Maki Kaji, a university dropout, worked in a printing company before founding Japan’s first puzzle magazine. As a puzzle enthusiast, he created sudoku by using an existing number puzzle sometime in the mid-80s. Kaji was credited for turning the number puzzle into a worldwide phenomenon.

Sudoku is a logic-based, combinatorial number-placement puzzle. In classic sudoku, the objective is to fill a 9×9 grid with digits so that each column, each row, and each of the nine 3×3 sub grids that compose the grid contains all of the digits from 1 to 9. French newspapers featured variations of the Sudoku puzzles in the 19th century, and the puzzle has appeared since 1979 in puzzle books under the name Number Place. However, the modern Sudoku only began to gain widespread popularity in 1986 when it was published by Kaji’s company, Nikoli under the name Sudoku, meaning “single number”.

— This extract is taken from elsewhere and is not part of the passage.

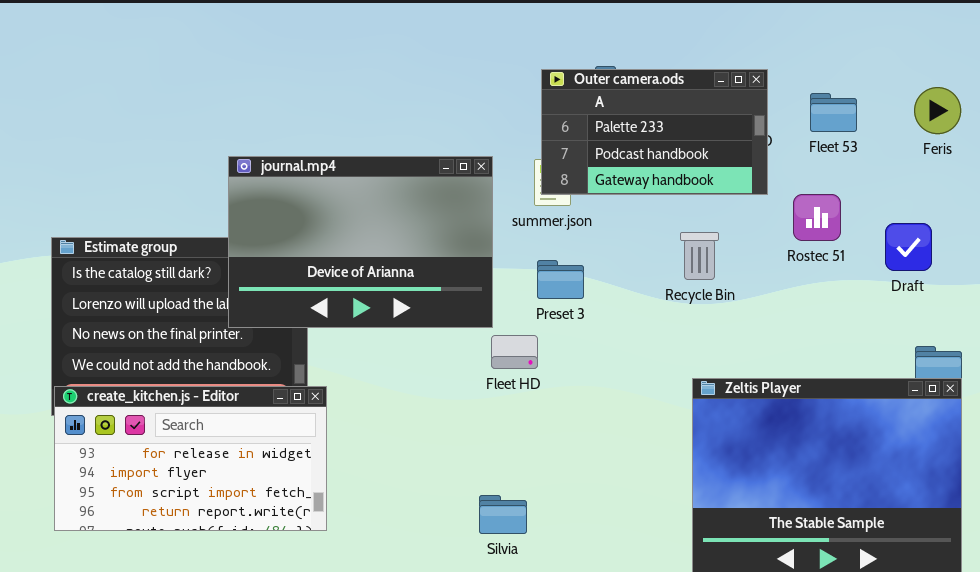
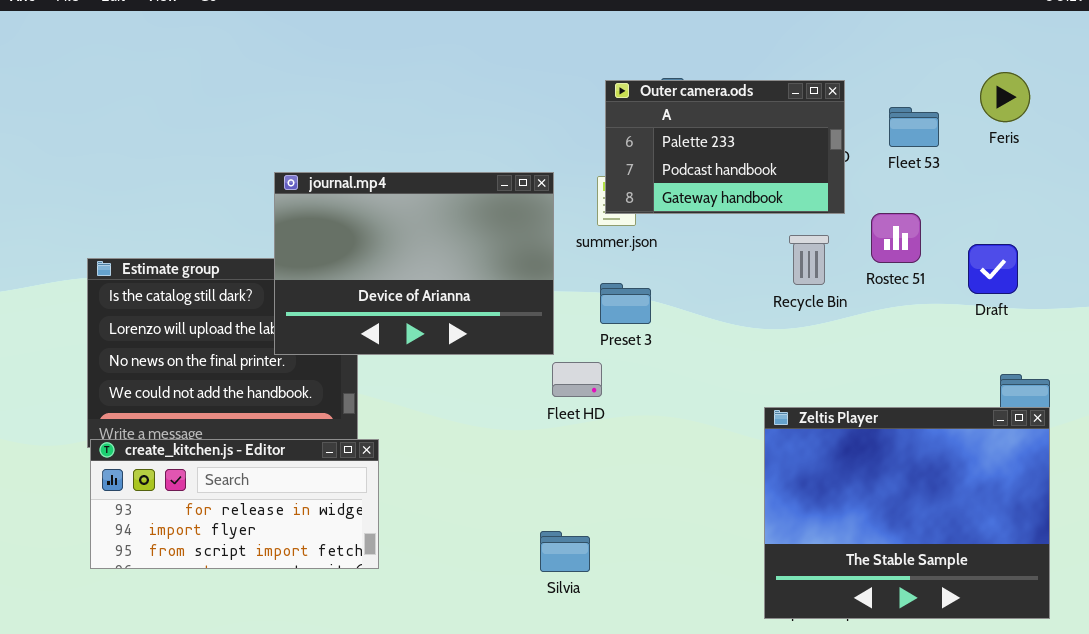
Feris: [914,87,961,134] -> [980,72,1030,122], moved
Recycle Bin: [680,232,719,280] -> [789,235,829,285], moved
create_kitchen.js - Editor: [54,386,327,531] -> [90,439,379,569], resized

In the company’s website, it wrote “Known as the Godfather of Sudoku, he (Maki Kaji) was adorned by puzzle lovers around the world and we would like to express our gratitude to all of you”. Kaji had continued to create puzzles with help from his readers until he stepped down as head of his company due to ill health. He died on 10 August after losing his battle to cancer at age 69.

In an interview with BBC in 2007, Kaji said that the secret to inventing an excellent puzzle was to keep the rules simple. “I get really moved when I see a new idea for a puzzle which has lots of potential. It is like finding treasure. It’s not about whether it will make money, it is purely the excitement of trying to solve it.”